State Democrats lashed out at Maine Governor Paul LePage after he criticized the Supreme Court’s healthcare ruling in his weekly radio message, comparing the Internal Revenue Service (IRS) to the Nazi Gestapo.
Governor LePage, like many critics of the president's signature health care reform law, targeted the individual mandate, which requires that one either buys a health insurance plan or pay a penalty to be collected with the yearly income tax filing.
"This decision has made America less free,” he claimed. “We the people have been told there is no choice. You must buy health insurance or pay the new Gestapo - the I.R.S."

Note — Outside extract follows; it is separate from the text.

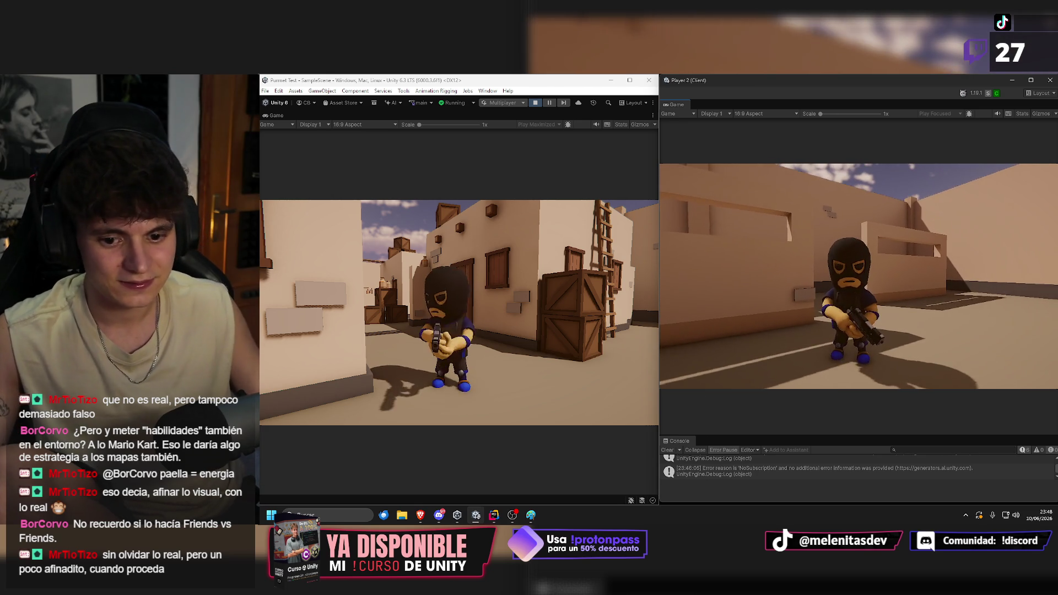
{"action": "key", "text": "s"}
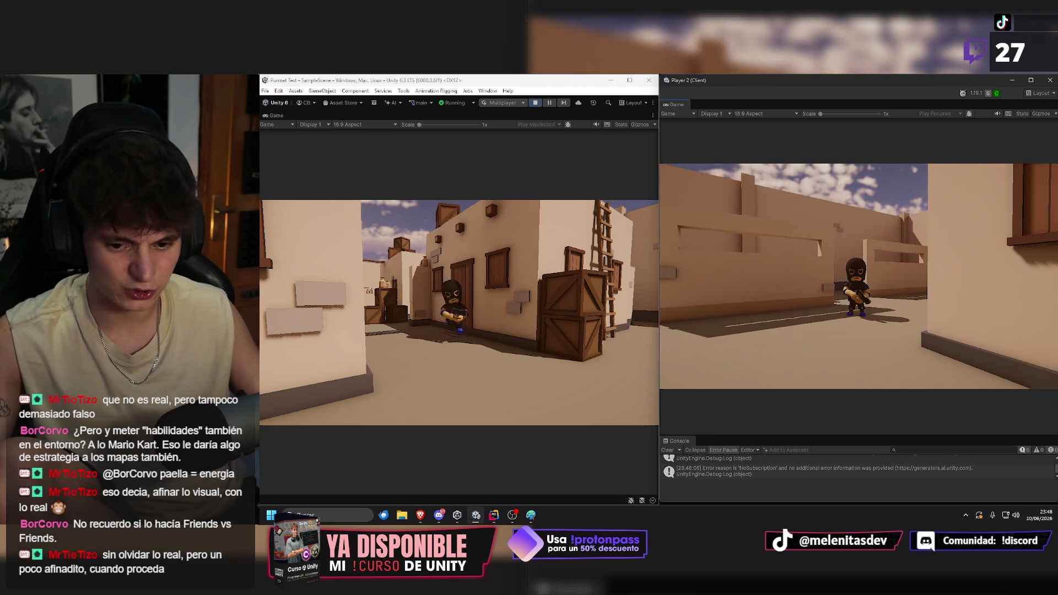
{"action": "key", "text": "w"}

Maine Democratic Party Chairman Ben Grant, responding to LePage's remarks, said, "We've come to expect a bunch of nonsense from Gov. LePage, but this is a step too far. There appears now to be no limit to the extreme language he will use to misinform, degrade and insult people. Somebody needs to explain to him that he's the governor of a state, and not a talk radio host. I demand a full apology on behalf of all those who suffered at the hands of the real Gestapo."
"There is nothing that degrades politics more than purported leaders who so cavalierly invoke the worst in human history when they can't get their way in legitimate, modern policy disagreements," Grant said.

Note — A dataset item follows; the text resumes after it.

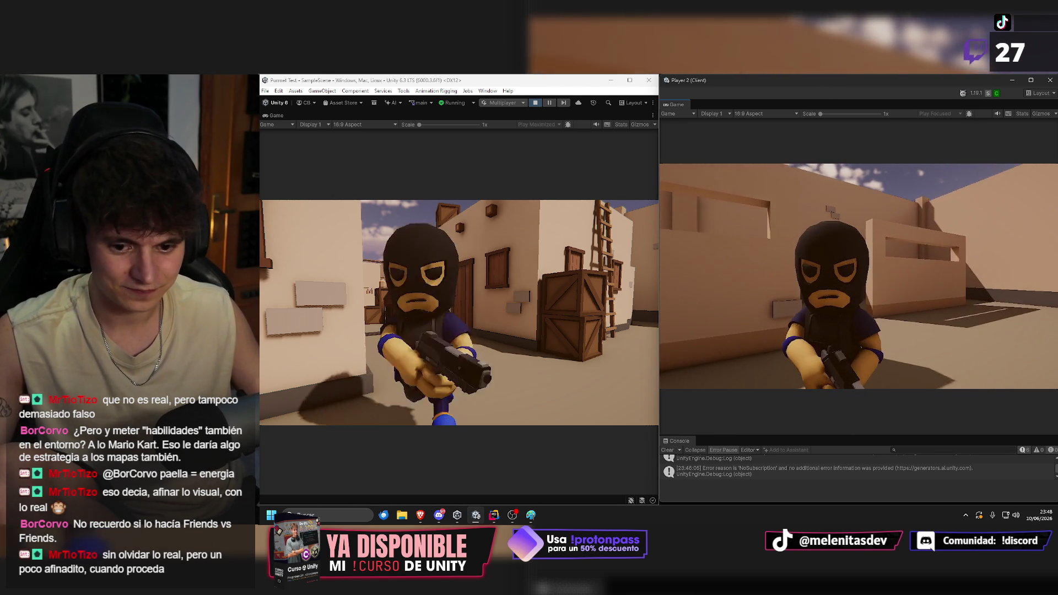
{"action": "key", "text": "w"}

"The Governor's language is intentionally offensive. This goes beyond political rhetoric," asserted House Leader Emily Cain. "The experience of the Holocaust survivors and veterans of World War II who witness the true terror of the Gestapo should not be trivialized for political shock."

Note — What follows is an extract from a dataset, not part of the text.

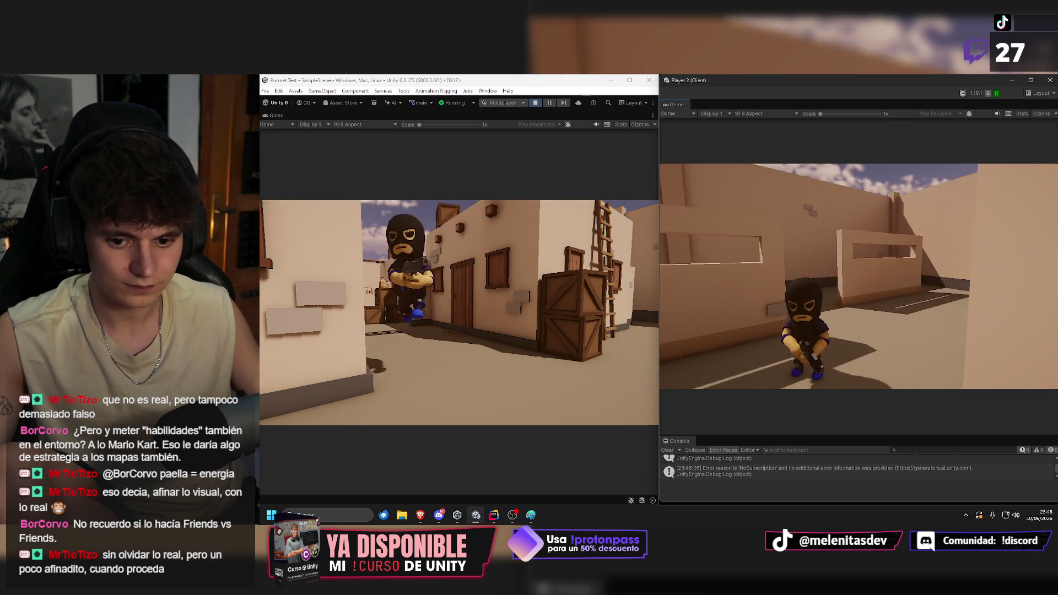
{"action": "key", "text": "s"}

Assistant Senate Leader Justin Alfond added that, "his comment trivializes an historic atrocity and mischaracterizes ObamaCare for the sake of political divisiveness. This is yet another instance of the Governor choosing hostile language over substance."
The Anti-Defamation League released a statement saying, "The Governor should immediately apologize for his remarks and demonstrate an understanding of why they are offensive to all who value civil discourse. Comparisons to the Nazi police force have no place in modern politics or anywhere else."